» TASK: Go line by line through the data below and work out how many lines contain "people"; the answer is that number alone.

(Records from a dataset)
* * * * *

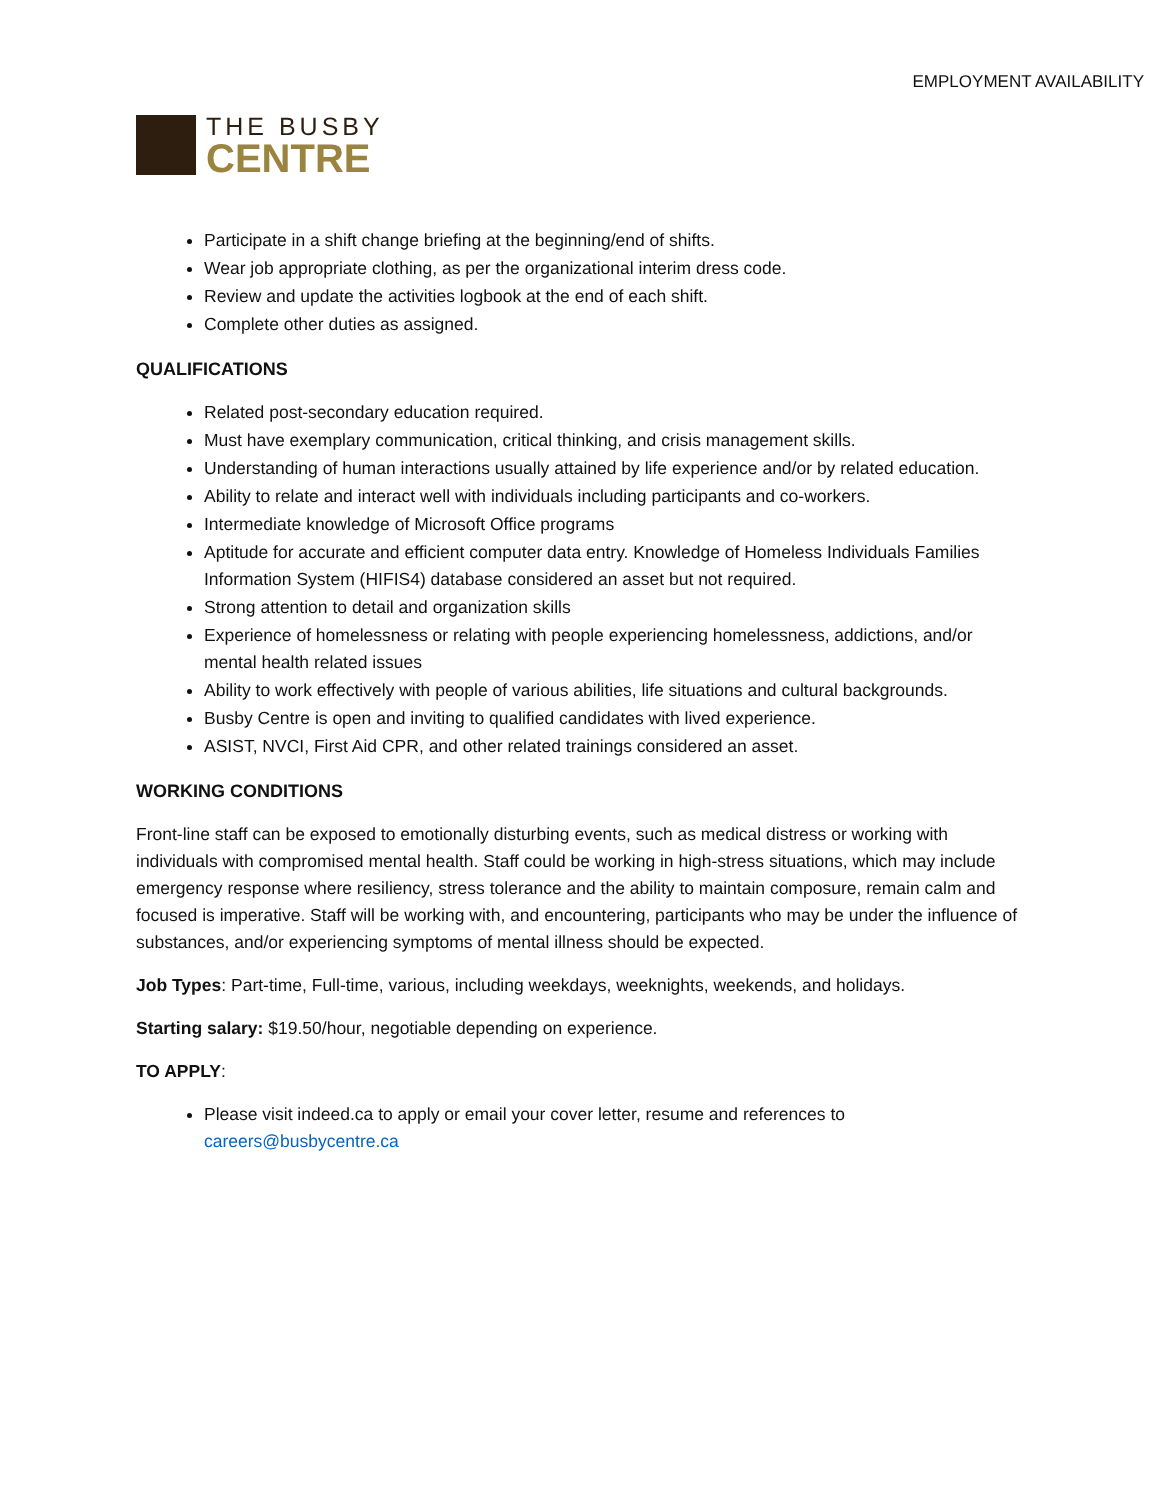EMPLOYMENT AVAILABILITY
THE BUSBY
CENTRE
Participate in a shift change briefing at the beginning/end of shifts.
Wear job appropriate clothing, as per the organizational interim dress code.
Review and update the activities logbook at the end of each shift.
Complete other duties as assigned.
QUALIFICATIONS
Related post-secondary education required.
Must have exemplary communication, critical thinking, and crisis management skills.
Understanding of human interactions usually attained by life experience and/or by related education.
Ability to relate and interact well with individuals including participants and co-workers.
Intermediate knowledge of Microsoft Office programs
Aptitude for accurate and efficient computer data entry. Knowledge of Homeless Individuals Families Information System (HIFIS4) database considered an asset but not required.
Strong attention to detail and organization skills
Experience of homelessness or relating with people experiencing homelessness, addictions, and/or mental health related issues
Ability to work effectively with people of various abilities, life situations and cultural backgrounds.
Busby Centre is open and inviting to qualified candidates with lived experience.
ASIST, NVCI, First Aid CPR, and other related trainings considered an asset.
WORKING CONDITIONS
Front-line staff can be exposed to emotionally disturbing events, such as medical distress or working with individuals with compromised mental health. Staff could be working in high-stress situations, which may include emergency response where resiliency, stress tolerance and the ability to maintain composure, remain calm and focused is imperative. Staff will be working with, and encountering, participants who may be under the influence of substances, and/or experiencing symptoms of mental illness should be expected.
Job Types: Part-time, Full-time, various, including weekdays, weeknights, weekends, and holidays.
Starting salary: $19.50/hour, negotiable depending on experience.
TO APPLY:
Please visit indeed.ca to apply or email your cover letter, resume and references to careers@busbycentre.ca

* * * * *

» TASK RESPONSE: 2